My path to publication as a novelist was as twisting as a snake. I wrote my first mystery while a journalism student during the day and a newspaper reporter at night. That was back in 1948. A publisher rejected it and I put it away. Before I tackled another novel, I worked for two newspapers, served as an Air Force intelligence officer in the Korean War, wrote non-fiction for magazines, worked in public relations, wrote speeches for a governor, and edited a local (Nashville) magazine. The second book spent about six months with an Avon editor before it was rejected. I worked as an advertising copywriter, did more PR, and managed a statewide trade association until retiring in 1989.

That’s when I started writing novels in earnest. By 1998 I had written seven mysteries or thrillers and gone through four agents who sold nothing. I took a trip to the Holy Land that year and got the idea for Secret of the Scroll, a thriller involving a retired Air Force OSI agent and his wife. A small press took it as part of a three-book contract. My first novel was published in 2002 when I was 76. It won a Bloody Dagger Award in 2003 and was a finalist for ForeWord Magazine’s Mystery Book of the Year. I liked the characters so much I decided to use them for a series. Designed to Kill came out in 2004 and Deadly Illusions in 2005. After writing book four, The Marathon Murders, I parted company with my first publisher and was accepted by a new independent, Night Shadows Press. The novel came out in February 2008 in both hardback and trade paperback.

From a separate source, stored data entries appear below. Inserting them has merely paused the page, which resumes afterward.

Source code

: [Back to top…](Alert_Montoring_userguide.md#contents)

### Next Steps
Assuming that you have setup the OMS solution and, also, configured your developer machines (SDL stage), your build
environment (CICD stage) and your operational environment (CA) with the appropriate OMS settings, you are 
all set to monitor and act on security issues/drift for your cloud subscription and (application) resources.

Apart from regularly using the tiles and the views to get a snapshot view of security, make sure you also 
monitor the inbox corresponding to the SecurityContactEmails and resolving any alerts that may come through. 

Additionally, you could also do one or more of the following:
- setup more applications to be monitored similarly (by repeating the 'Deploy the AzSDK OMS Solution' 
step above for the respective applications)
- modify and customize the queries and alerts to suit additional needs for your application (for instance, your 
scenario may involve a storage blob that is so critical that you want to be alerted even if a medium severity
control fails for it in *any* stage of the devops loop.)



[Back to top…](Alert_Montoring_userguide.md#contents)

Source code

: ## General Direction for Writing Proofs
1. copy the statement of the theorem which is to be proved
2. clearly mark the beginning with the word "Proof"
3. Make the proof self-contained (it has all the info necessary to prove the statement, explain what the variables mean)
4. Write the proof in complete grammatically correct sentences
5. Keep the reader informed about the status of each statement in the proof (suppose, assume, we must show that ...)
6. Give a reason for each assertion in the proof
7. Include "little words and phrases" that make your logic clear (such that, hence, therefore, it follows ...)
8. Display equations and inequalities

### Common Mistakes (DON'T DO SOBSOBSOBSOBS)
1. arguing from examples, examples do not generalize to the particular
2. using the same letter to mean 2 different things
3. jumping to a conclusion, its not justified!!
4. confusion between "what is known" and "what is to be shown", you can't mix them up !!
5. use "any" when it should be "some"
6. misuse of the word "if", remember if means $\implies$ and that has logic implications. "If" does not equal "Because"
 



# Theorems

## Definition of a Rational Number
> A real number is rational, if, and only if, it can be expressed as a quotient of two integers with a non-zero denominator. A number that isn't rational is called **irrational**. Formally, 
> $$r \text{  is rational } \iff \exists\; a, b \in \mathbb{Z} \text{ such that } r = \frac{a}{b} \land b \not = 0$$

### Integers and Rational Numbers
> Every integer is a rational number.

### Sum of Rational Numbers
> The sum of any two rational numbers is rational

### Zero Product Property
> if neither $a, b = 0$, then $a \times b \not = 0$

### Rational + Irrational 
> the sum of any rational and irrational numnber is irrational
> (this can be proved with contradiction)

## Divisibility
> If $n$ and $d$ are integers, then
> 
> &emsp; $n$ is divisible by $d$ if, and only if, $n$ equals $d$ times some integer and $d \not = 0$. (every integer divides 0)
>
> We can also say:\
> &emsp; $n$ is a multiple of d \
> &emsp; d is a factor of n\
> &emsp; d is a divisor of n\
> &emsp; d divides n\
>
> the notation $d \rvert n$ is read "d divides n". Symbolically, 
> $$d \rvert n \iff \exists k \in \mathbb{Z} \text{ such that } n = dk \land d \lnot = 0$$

Here's a blurb from The Marathon Murders:
Did Sydney Liggett, assistant treasurer of Marathon Motor Works in Nashville, skip town in 1914 with embezzled funds, or was he framed and murdered? That's the question PI's Greg and Jill McKenzie are hired to answer in The Marathon Murders when 90-year-old documents found during restoration of the company’s buildings disappear. They discover the contractor who had them has been murdered. As they follow the twisting path, more bodies are found and their client, Liggett’s great-great-granddaughter, may be next.

I have lots of friends in the mystery community who have been fortunate enough to link up with the right agent and a large publisher to enhance their success. I haven’t been so lucky, but I have enjoyed what I’ve achieved. My books aren’t on the shelves at most stores, so they sell in the low thousands rather than the ten thousands. My wife and I work as a team at book signings and have done well there. We attend several conferences a year and enjoy traveling about the country and meeting readers.

When my first book was published, I did a crash course on promotion. I set up a website, started a quarterly newsletter, joined Internet listserves and got my name out every way I could. I incorporated much of this information into my website’s “On Writing” link. My latest venture is Murderous Musings, a blog with five other authors. You can read more about me at:

~Chester Campbell
August 2008

Sylvia Cochran at Roundtable Reviews had this to say about Chester's new book:

“THE MARATHON MURDERS is a skillfully woven tale that shows detective fiction wannabes how it’s supposed to be done. Chester D. Campbell’s vibrant characters all but leap off the page and the scenes are so realistically crafted that you cannot help but feel part of the plot. This book is a page turner, and it is not surprising that the literary world has finally caught on to the fact that one of its greatest assets has been flying under the radar for far too long. This reader eagerly awaits the next installment in the McKenzie series. A must read!”